The End of the Beginning

By Josh Leffler Posted May 31, 2013 at 1:19 pm

Back at the beginning of the school year, I wrote about how excited I was to go back to school, especially because it was my first year of middle school. But I was also a little nervous — what with the normal new stuff like teachers and the classroom. Plus, there is the new middle school stuff like schedules, rules, processes, etc.

Throughout the school year, I wrote two columns about school — one about my field trip to Colonial Williamsburg and Jamestown, and how it related to the presidential election, and one about my amazing teachers.

Depending on how long you’ve been reading my column, you might have made the connection to that Back to School post, and figured that my nervousness was for no reason. I have loved every part of my first year of middle school.

If you didn’t make that connection, now you know.

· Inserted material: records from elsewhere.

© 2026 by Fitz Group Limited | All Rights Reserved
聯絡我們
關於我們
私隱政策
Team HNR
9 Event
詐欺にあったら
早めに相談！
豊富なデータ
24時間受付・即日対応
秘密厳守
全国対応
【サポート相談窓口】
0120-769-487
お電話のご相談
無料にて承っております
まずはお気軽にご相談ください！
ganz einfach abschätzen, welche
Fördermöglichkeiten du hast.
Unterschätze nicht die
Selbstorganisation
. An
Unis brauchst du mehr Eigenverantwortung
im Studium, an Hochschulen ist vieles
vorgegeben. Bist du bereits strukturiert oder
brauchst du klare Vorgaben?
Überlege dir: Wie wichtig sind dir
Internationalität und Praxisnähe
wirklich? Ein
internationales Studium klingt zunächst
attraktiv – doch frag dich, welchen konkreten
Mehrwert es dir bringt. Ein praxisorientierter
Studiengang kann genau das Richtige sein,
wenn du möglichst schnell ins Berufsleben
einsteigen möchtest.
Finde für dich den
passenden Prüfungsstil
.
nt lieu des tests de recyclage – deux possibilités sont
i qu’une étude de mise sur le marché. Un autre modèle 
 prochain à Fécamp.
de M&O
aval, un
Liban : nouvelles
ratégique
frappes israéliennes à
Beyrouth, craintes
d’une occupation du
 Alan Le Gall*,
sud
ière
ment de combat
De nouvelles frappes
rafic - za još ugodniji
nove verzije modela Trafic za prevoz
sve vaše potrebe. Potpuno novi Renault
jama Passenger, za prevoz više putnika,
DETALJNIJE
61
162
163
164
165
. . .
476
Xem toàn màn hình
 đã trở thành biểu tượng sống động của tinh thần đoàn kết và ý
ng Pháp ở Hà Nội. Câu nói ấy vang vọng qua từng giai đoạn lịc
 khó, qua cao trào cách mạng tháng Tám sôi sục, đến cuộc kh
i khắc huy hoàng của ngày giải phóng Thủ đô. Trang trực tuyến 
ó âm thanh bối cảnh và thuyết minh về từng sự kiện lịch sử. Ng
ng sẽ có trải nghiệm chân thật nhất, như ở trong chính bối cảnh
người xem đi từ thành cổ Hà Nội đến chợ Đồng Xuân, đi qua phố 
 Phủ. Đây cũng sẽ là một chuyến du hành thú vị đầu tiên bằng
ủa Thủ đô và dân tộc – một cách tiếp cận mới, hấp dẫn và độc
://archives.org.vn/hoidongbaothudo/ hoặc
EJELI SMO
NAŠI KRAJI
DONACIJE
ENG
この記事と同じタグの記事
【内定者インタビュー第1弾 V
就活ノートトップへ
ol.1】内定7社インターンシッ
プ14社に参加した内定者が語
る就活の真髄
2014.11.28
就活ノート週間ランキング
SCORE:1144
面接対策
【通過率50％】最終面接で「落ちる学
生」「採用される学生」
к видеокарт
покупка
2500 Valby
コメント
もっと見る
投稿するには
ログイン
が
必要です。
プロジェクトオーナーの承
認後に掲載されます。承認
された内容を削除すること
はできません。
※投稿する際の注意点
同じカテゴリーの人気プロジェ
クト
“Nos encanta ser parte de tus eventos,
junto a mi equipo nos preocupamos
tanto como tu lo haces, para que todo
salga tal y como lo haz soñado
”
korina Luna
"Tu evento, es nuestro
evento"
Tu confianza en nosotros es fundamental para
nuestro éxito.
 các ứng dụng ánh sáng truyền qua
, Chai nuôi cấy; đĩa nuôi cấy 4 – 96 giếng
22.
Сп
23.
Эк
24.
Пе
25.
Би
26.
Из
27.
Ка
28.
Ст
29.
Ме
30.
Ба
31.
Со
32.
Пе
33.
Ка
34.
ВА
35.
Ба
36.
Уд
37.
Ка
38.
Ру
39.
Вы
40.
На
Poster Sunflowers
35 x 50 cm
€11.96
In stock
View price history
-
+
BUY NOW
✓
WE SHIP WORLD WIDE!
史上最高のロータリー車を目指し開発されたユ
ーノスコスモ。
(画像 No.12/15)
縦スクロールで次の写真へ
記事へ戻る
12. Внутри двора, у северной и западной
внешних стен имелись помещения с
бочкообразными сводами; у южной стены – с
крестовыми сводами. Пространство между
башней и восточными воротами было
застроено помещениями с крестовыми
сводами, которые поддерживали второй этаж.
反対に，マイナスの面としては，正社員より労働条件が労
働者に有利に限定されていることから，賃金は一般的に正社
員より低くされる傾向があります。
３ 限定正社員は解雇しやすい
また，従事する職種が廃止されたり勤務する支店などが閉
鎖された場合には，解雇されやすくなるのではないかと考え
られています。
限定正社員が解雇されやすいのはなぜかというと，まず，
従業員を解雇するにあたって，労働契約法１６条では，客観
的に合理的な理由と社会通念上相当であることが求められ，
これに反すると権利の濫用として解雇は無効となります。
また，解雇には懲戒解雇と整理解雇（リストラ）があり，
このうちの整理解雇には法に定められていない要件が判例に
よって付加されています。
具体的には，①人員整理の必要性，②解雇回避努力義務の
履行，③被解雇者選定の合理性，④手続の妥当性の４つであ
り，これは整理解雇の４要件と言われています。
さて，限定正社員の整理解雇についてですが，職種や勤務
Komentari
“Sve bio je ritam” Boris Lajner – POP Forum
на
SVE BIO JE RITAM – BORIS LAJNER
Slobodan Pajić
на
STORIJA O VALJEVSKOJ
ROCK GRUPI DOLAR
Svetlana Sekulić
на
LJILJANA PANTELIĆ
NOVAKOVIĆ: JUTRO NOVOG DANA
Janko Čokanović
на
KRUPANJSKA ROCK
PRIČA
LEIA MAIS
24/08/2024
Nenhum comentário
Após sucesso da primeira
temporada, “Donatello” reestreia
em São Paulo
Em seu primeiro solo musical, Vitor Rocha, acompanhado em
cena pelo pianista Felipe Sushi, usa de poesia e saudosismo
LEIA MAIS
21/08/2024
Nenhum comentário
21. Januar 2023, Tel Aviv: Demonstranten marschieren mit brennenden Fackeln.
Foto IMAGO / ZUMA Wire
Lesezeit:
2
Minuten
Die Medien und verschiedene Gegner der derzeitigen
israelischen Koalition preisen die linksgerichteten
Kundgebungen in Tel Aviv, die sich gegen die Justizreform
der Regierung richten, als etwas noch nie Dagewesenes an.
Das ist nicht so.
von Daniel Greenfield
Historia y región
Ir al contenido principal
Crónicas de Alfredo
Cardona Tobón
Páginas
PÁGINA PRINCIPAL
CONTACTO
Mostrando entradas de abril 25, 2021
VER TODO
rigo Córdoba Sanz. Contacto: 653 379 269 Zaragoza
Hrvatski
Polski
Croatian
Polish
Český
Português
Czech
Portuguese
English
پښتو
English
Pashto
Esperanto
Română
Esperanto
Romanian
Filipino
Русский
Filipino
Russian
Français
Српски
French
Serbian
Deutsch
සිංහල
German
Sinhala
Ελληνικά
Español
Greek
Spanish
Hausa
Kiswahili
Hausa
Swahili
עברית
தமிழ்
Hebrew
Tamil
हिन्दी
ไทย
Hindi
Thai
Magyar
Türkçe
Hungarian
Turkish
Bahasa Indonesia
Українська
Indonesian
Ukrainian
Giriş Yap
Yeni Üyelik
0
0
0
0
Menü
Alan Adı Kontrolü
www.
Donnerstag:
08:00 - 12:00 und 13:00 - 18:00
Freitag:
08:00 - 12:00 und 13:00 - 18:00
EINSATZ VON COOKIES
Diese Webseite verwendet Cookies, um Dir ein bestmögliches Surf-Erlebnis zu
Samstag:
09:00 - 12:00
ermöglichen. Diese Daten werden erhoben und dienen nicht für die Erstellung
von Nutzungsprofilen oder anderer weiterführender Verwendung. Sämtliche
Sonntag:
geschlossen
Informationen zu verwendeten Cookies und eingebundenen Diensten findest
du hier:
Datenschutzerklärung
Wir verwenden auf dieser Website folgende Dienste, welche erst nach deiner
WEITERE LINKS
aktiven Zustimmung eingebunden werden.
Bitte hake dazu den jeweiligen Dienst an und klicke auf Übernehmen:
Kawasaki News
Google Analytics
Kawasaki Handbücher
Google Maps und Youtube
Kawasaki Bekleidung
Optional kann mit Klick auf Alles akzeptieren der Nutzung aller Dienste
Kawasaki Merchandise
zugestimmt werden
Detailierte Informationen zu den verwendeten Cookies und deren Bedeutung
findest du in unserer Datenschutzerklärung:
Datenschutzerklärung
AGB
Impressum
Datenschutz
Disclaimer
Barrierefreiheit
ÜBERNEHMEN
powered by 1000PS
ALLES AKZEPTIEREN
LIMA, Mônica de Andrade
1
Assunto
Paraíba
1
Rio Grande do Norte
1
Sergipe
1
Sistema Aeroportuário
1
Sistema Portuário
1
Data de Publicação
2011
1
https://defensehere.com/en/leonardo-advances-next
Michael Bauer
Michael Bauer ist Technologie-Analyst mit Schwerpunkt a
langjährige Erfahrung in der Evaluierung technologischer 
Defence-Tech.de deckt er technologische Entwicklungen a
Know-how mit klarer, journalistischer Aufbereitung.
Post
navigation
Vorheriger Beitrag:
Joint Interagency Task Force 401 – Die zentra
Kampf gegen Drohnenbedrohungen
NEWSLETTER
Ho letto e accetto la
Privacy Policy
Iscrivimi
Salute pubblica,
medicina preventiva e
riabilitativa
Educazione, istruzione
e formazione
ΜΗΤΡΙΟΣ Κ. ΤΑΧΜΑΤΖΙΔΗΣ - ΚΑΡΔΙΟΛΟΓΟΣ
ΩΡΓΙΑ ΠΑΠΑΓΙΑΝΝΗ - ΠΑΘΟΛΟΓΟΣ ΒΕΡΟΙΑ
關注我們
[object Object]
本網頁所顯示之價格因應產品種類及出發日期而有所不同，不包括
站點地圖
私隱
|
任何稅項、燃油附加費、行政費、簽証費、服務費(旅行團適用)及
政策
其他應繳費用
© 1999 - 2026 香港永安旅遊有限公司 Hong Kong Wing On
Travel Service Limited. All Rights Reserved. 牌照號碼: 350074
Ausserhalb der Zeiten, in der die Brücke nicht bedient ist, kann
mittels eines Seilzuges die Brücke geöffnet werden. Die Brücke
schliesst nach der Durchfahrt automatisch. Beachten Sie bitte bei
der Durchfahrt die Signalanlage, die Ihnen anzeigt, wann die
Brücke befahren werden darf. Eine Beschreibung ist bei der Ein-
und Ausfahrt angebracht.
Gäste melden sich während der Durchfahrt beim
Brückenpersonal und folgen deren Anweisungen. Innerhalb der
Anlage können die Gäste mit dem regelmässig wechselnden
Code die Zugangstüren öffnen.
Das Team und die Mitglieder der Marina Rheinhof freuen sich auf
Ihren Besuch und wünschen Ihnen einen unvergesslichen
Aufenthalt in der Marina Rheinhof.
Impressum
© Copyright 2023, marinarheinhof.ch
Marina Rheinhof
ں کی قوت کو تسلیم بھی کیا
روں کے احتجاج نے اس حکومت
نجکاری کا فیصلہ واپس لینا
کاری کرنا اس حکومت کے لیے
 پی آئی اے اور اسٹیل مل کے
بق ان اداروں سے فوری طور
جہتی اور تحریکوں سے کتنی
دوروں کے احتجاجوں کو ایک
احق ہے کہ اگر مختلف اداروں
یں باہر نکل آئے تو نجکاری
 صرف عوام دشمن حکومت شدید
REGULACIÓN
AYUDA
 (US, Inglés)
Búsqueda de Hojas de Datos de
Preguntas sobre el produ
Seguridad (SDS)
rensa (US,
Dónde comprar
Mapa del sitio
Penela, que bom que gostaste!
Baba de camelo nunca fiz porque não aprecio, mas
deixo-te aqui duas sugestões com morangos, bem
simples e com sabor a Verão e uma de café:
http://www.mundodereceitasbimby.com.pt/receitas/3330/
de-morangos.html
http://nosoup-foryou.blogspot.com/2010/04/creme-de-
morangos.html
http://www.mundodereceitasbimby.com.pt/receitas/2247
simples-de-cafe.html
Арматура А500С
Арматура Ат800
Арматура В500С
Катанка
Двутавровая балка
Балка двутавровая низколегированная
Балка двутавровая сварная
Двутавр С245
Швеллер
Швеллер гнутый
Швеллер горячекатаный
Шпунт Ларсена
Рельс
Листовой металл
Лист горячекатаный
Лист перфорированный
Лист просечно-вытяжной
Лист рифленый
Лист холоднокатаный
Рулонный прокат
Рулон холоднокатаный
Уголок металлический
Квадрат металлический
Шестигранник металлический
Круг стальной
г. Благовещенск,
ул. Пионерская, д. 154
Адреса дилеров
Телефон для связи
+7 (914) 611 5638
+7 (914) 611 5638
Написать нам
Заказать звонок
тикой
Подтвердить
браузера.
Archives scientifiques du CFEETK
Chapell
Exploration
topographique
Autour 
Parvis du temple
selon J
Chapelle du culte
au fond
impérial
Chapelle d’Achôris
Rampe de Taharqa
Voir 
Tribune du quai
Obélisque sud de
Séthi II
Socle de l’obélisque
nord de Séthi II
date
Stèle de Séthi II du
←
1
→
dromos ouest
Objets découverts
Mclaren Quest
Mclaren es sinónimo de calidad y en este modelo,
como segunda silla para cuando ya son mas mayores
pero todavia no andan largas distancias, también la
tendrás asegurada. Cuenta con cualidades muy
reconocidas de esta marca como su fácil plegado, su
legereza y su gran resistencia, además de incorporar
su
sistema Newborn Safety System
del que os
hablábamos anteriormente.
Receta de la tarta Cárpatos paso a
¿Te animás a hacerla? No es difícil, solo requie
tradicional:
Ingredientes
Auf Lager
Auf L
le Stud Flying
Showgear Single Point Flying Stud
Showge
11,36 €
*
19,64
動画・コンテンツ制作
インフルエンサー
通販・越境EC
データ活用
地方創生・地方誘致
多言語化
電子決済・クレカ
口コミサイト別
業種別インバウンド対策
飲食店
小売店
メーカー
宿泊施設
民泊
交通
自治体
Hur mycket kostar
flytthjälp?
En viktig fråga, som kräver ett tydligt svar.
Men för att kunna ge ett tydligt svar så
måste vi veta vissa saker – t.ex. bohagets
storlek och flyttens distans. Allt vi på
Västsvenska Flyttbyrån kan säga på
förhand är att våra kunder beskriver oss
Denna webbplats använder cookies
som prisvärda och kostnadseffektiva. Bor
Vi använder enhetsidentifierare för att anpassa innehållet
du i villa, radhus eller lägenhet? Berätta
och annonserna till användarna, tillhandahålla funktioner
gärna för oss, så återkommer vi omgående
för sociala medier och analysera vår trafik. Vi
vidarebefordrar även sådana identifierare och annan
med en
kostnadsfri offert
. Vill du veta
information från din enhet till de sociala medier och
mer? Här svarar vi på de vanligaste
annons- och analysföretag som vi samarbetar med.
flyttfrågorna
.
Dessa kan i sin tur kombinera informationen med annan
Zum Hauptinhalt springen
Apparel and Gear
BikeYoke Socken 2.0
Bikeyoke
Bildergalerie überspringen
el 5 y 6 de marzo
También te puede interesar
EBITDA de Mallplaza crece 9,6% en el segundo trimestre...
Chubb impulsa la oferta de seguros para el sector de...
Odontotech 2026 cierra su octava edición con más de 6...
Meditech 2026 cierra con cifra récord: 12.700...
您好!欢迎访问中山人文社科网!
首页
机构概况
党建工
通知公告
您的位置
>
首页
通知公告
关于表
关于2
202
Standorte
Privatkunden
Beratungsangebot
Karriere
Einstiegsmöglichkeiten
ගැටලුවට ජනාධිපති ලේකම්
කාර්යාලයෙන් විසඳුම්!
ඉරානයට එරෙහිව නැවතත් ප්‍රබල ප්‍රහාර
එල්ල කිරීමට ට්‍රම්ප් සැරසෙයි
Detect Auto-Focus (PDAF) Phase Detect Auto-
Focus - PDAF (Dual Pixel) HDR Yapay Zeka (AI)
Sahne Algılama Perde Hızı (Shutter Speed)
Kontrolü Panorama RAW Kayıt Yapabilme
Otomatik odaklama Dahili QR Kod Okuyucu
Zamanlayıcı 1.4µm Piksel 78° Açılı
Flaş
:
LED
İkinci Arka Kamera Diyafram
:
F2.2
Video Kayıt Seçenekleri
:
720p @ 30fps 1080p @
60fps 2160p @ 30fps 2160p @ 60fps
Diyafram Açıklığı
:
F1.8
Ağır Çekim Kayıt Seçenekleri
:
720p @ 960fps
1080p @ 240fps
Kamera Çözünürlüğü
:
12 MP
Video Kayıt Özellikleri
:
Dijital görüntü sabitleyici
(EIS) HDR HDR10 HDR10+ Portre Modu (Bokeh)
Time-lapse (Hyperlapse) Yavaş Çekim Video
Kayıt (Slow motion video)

It’s really great being in middle school, with switching classes, being with groups of different people, being able to help in the library at recess (which is my favorite thing to do during that time), and more.

This freedom is part of what I talked about recently — the ups and downs of growing up. The freedom of middle school is definitely an up — though it takes some getting use to.

That makes me think. When you think of lessons that school teaches you, what comes to mind? For me, it’s: math, language arts, social studies, science, PE, Spanish, art, and last but not least, music/performing arts.

But when I think of this freedom and how we need to get used to it, school is the perfect opportunity to do so, without huge repercussions if we do something wrong. I think that there’s a hidden part of our curriculum in middle school and it’s all about how to handle the freedom. Now that I’m thinking about it, I can recall several instances where the hidden meaning behind a lesson had a lot to do with this topic.

So essentially, I’m saying that we’re learning a whole lot more than math, language arts, social studies, science, etc.

I have to give a lot of credit to my school for helping us prepare for life in that sense as well. They do so much, and I’m incredibly grateful for all that they do.